Solution to Exercise 7.3.
  1. There are \(\binom{49}{6}=13,983,816\) different ways of choosing 6 distinct numbers \(1,2,\ldots,49\), so the probability a ticket wins the jackpot if \(1/13983816\).
  2. Let \(X\) be the number of jackpot winners in Week 9 if gamblers chose their numbers independently and uniformly at random. Then
    \[ X \sim{\rm Bin} \left( 69,846,979, \frac{1}{13,989,816} \right) = {\rm Bin} (n,p), \text{ say}. \]
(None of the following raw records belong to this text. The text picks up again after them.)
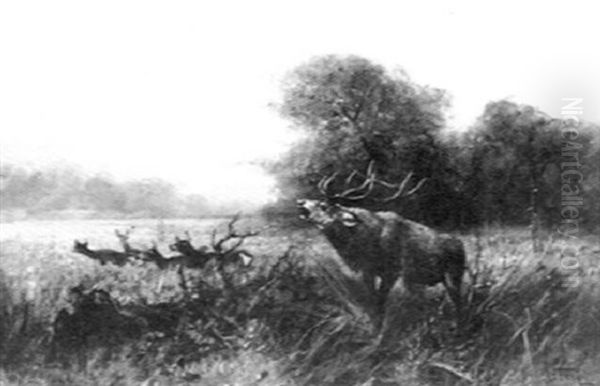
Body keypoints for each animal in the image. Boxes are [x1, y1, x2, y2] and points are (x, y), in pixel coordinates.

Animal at [298, 161, 466, 328]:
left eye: (323, 206)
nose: (300, 201)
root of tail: (461, 246)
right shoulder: (368, 271)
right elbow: (373, 302)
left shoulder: (391, 272)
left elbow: (379, 303)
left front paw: (379, 330)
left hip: (453, 275)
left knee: (459, 304)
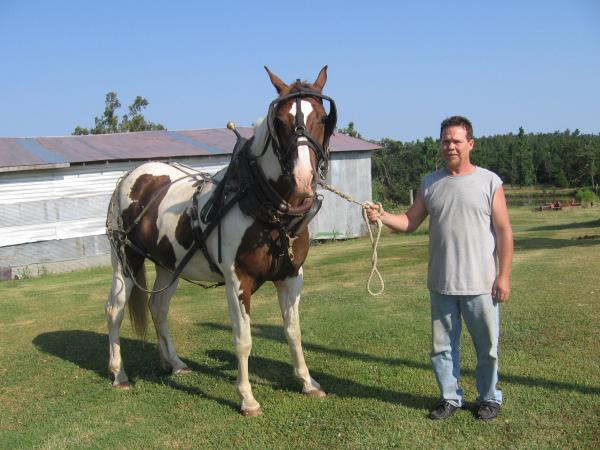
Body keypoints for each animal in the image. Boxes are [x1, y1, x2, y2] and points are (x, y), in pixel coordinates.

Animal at [103, 65, 338, 416]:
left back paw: (174, 363)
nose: (303, 180)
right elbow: (243, 340)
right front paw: (247, 398)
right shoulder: (238, 281)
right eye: (280, 122)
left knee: (158, 307)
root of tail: (130, 176)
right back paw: (119, 374)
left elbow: (293, 332)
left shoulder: (291, 277)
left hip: (169, 266)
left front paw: (307, 382)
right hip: (126, 260)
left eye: (323, 118)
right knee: (115, 310)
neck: (263, 205)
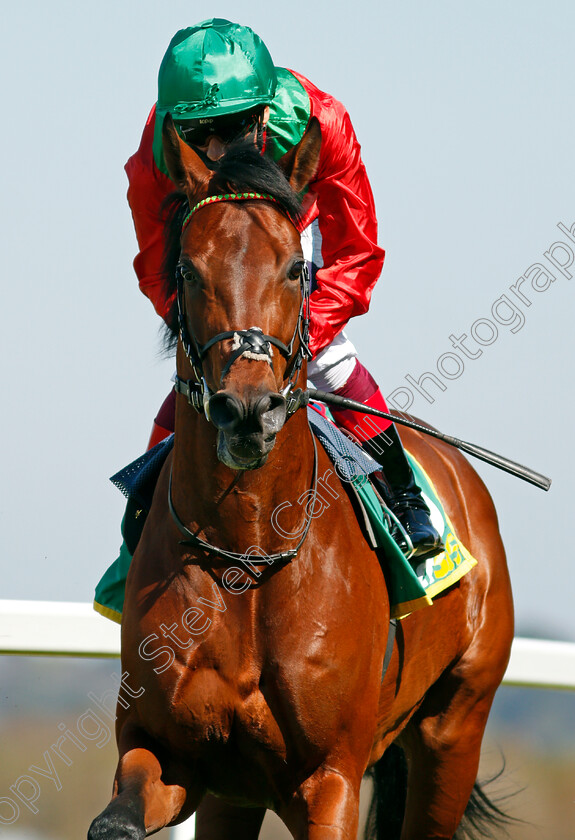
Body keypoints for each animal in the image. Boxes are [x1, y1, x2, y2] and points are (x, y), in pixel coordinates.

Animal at [89, 118, 512, 840]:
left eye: (295, 268)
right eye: (187, 269)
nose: (246, 410)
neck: (248, 554)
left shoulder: (330, 779)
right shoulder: (170, 753)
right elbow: (115, 819)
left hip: (453, 729)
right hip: (236, 797)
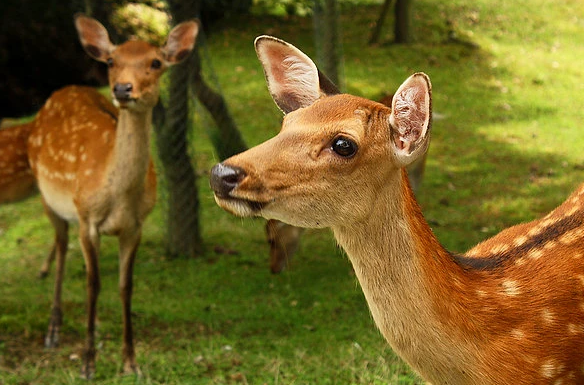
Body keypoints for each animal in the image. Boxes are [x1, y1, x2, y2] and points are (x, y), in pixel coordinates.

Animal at [0, 15, 200, 378]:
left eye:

    Then to 4 decimal places \(E[X] =n p = 4.9927\) and \(var(X)=np(1-p)=4.9927\).
    Hence, by the central limit theorem,
    \[ X \approx N(4.9927,4.9927). \]
Given the Central Limit Theorem the probability of at least 133 jackpot winners is, using the continuity correction,
\[\begin{align*} P(X \geq 133) &\approx P \left( \frac{X-4.9927}{\sqrt{4.9927}} \geq \frac{132.5-4.9927}{\sqrt{4.9927}} \right)\\ &= P (Z \geq 57.065), \end{align*}\]

where \(Z \sim N(0,1)\). This probability is small, so there is very strong evidence that the gamblers did not choose their numbers independently and uniformly at random.